We attempt to recover the offset for each trace. The power traces leak the Hamming Weight (HW) of each offset,and so we can choose 16 points in time that correspond to the offset for each trace. We correlate these 16 points against the 16 possible HW vectors. The offset is taken to be the location of the max correlation. Once the offset is known, we can launch a standard first-order DPA attack, attacking the SBOX output.

Zdenek Martinasek, Ondrej Zapletal (Faculty of Electrical Engineering and Communication, Brno University of Technology), Czech Republic (April 1, 2014)

The attack consists of two steps. In the first step the offset value is revealed. For this purpose, the attack uses a profiled procedure based on neural networks. The second step performs Correlation Power analysis targeting the output of the AES SubBytes function.

Yongbin Zhou, Yingxian Zheng, Hailong Zhang, Guangjun Fan, Lin Meng (State Key Laboratory of Information Security, Institute of Information Engineering, Chinese Academy of Sciences), China (April 8, 2014)

Our proposed attack belongs to PCA based template attack by guessing the random offset in one given trace. The attack consists of the following two consecutive steps: step1) a template matrix is used to reveal the random offset; and step2) a PCA based template matrix is used to reveal the subkey for the targeted sbox.

Liu Junrong, Zeng Zhong, Guo Zheng, Gu Dawu, Xu Sen, Wang Weijia (SJTU-SHHIC Co-Lab of Data Security and Protection, Shanghai Jiao Tong University), China (June 9, 2014)

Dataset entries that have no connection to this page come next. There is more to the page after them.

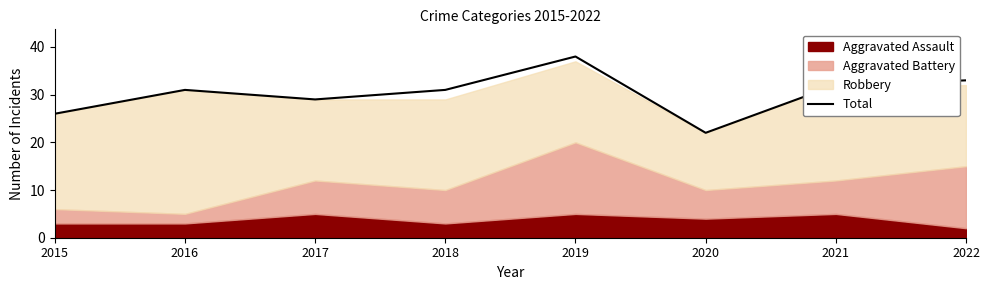

What is the approximate value at 2018, to the nearest 5?

30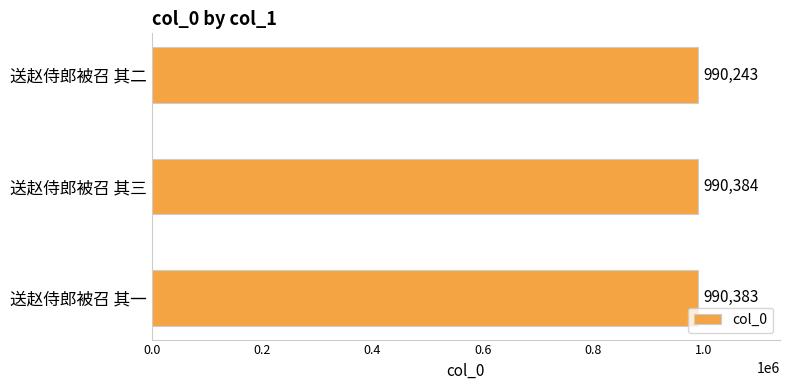

List the labels in order of value, largest first.

送赵侍郎被召 其三, 送赵侍郎被召 其一, 送赵侍郎被召 其二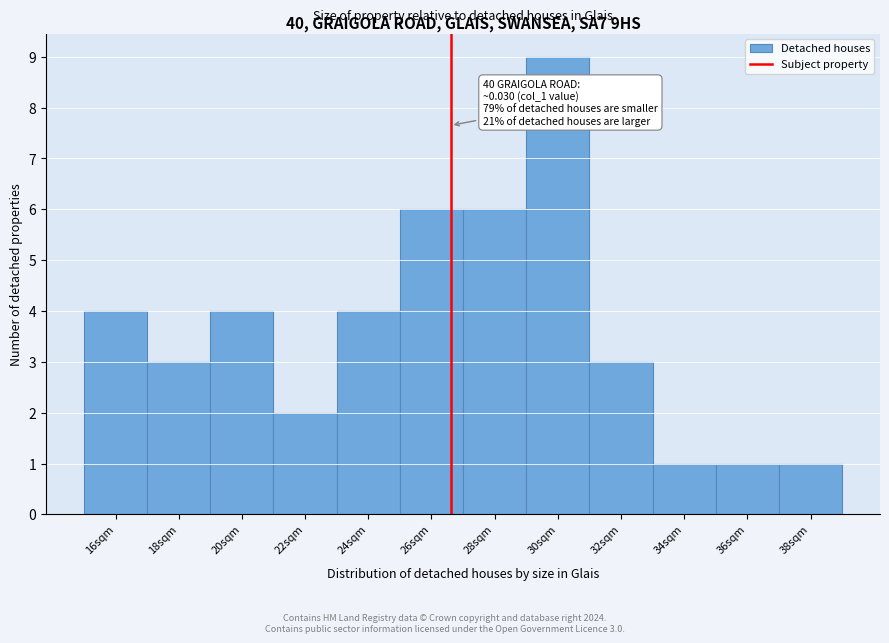

Reading left to right, what are all the values shown in this chart?

16sqm=4	18sqm=3	20sqm=4	22sqm=2	24sqm=4	26sqm=6	28sqm=6	30sqm=9	32sqm=3	34sqm=1	36sqm=1	38sqm=1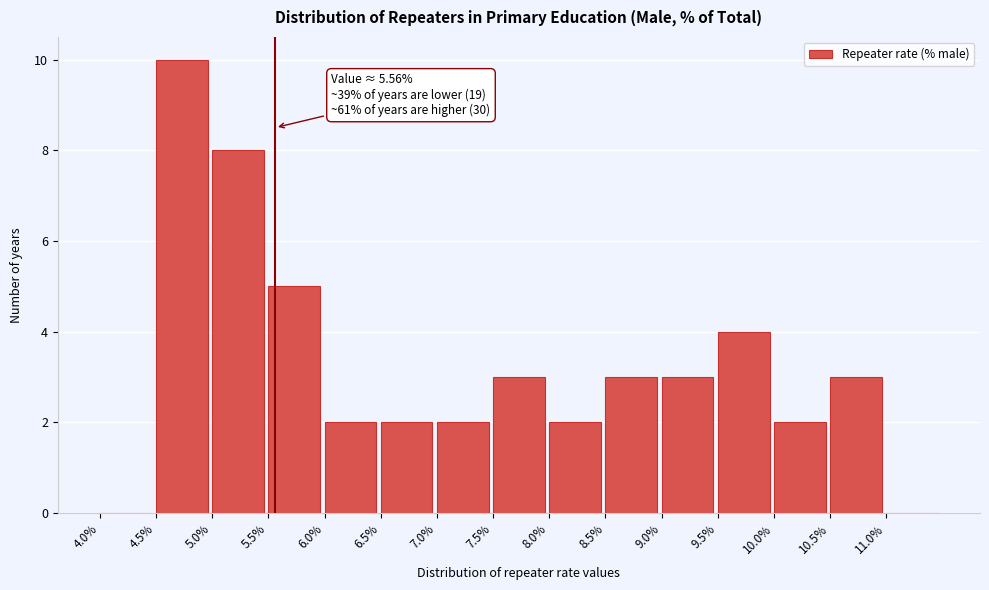

Which range on the x-axis has the tallest bar?

4.5 to 5.0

This is a profiling attack based on Support Vector Machine(SVM) technologies. The attack targets include the offset, the input and output of each S-box. For each target, we extracted 320 feature points in the power traces. Our attack method involves two stages - the learning phase and the attack phase. In the learning phase, we dedicated SVM classification to classify 8000 traces, and learned the SVM classifiers for all the attack targets. When all the classifiers finished training, these classifiers can be used to predict the the actual values of all the targets in the test traces. Finally, we combine the predictions for the offset, the input and output of each S-box to determine the key byte for each S-box. And the 16 key bytes forms the first 128 bits of the entire AES key.

Li Yang, Wang Weiqi, Zhang Chi (Shanghai Fudan Microeletronics Group Company Limited), China (September 17, 2014)

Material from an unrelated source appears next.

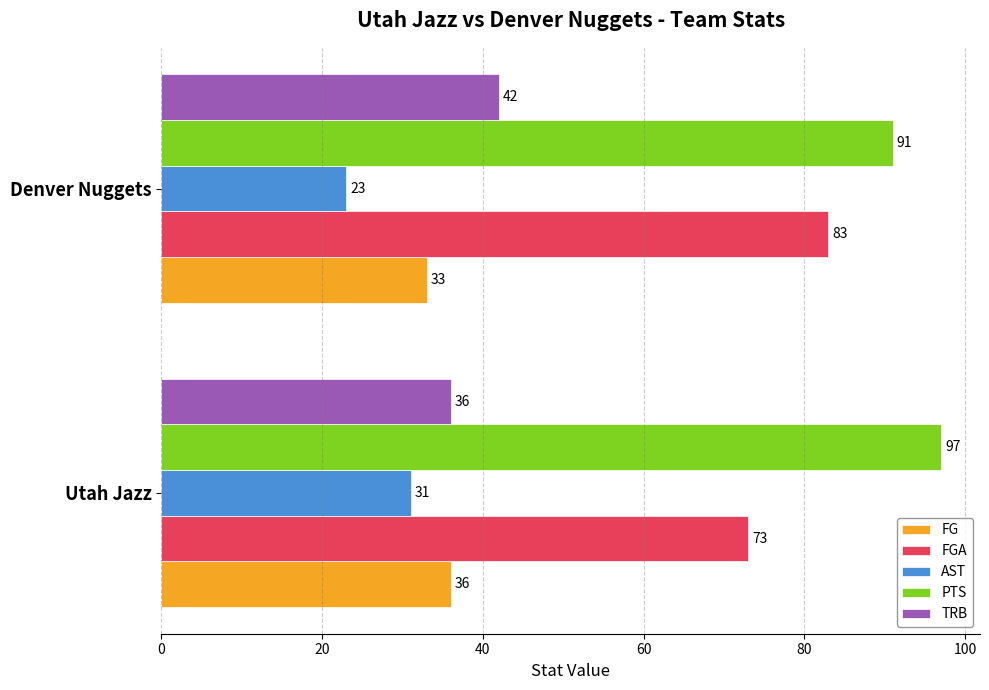

Which series changed the most between Utah Jazz and Denver Nuggets?

FGA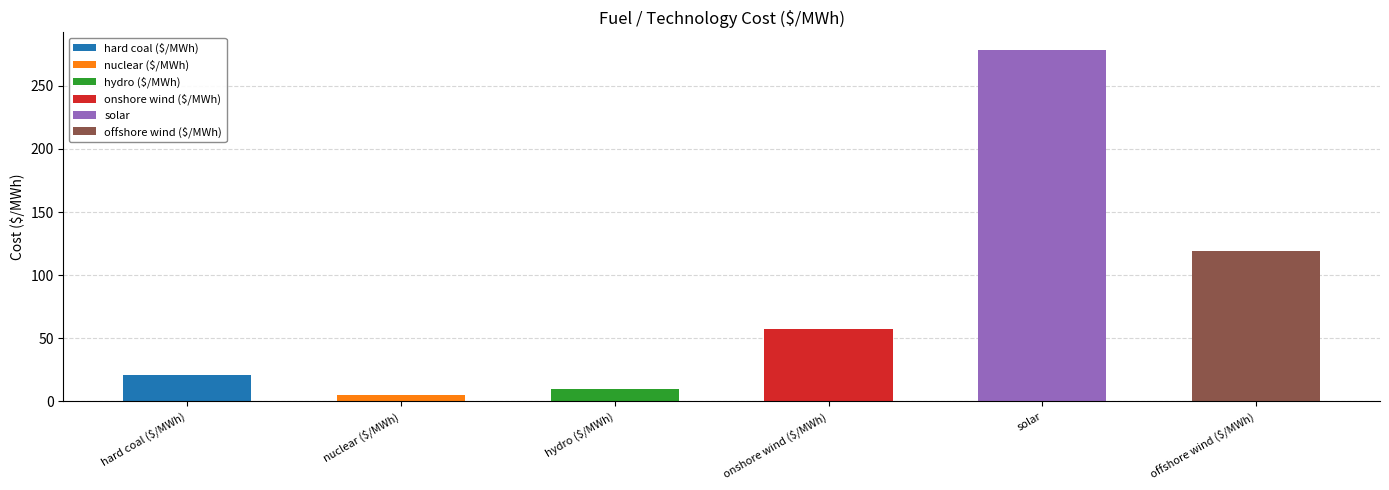

What is the difference between the maximum and second lowest values?

268.6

We built templates for both mask offset and sbox. As for sbox, both inputs and outputs templates are built so that by compareing the guessed key based on sbox input and that on output, we managed to retrieve the correct key using only one trace with almost 100% probablity(we have tested it with 2000 traces available on the contest website that was not used to build templates. the accuracy is exactly 1.

Zhang Chi, Li Yang, Wang Weiqi (Shanghai Fudan Microeletronics Group Company Limited), China (October 28, 2014)

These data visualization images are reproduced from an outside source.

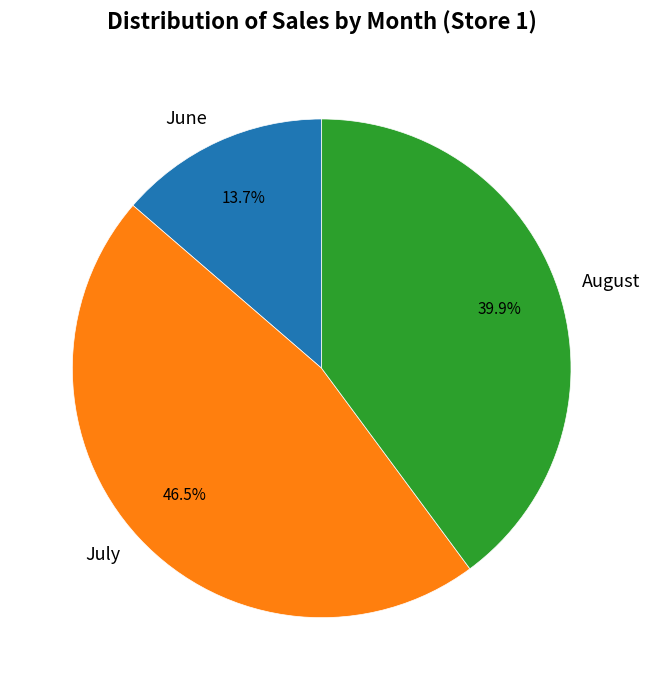

What is the largest slice in the pie chart?

July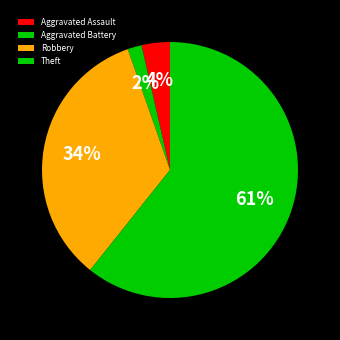

To the nearest percent, what portion does Theft represent?

61%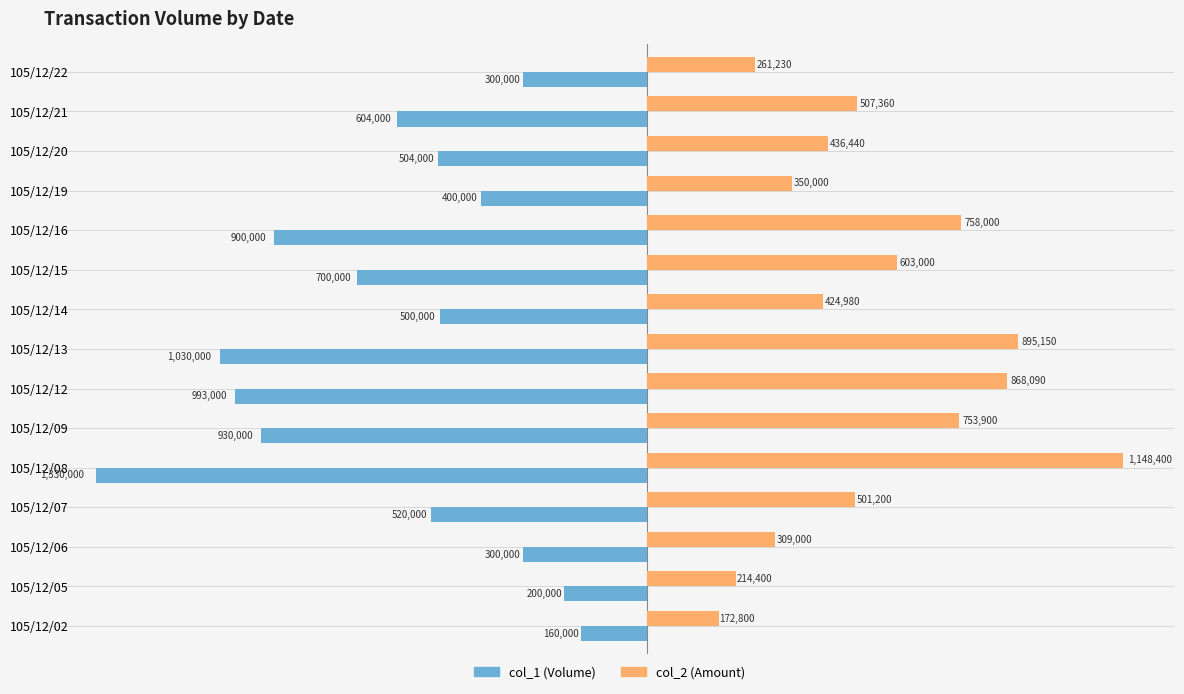

What are all the series names shown in the legend?

col_1 (Volume), col_2 (Amount)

We find that the mask Ox00 always turns up after OxFF (except that the offset is 0). And their hammingweight are 0 and 8. So there are a salient fall between them. We can retrieve the offset by distinguishing the position of the fall. And then we can calculate the hamming weight of the output of the sboxs just like treating simple AES algorithm. And since these traces have been aligned, we can choose a few of points to reduce the calculation.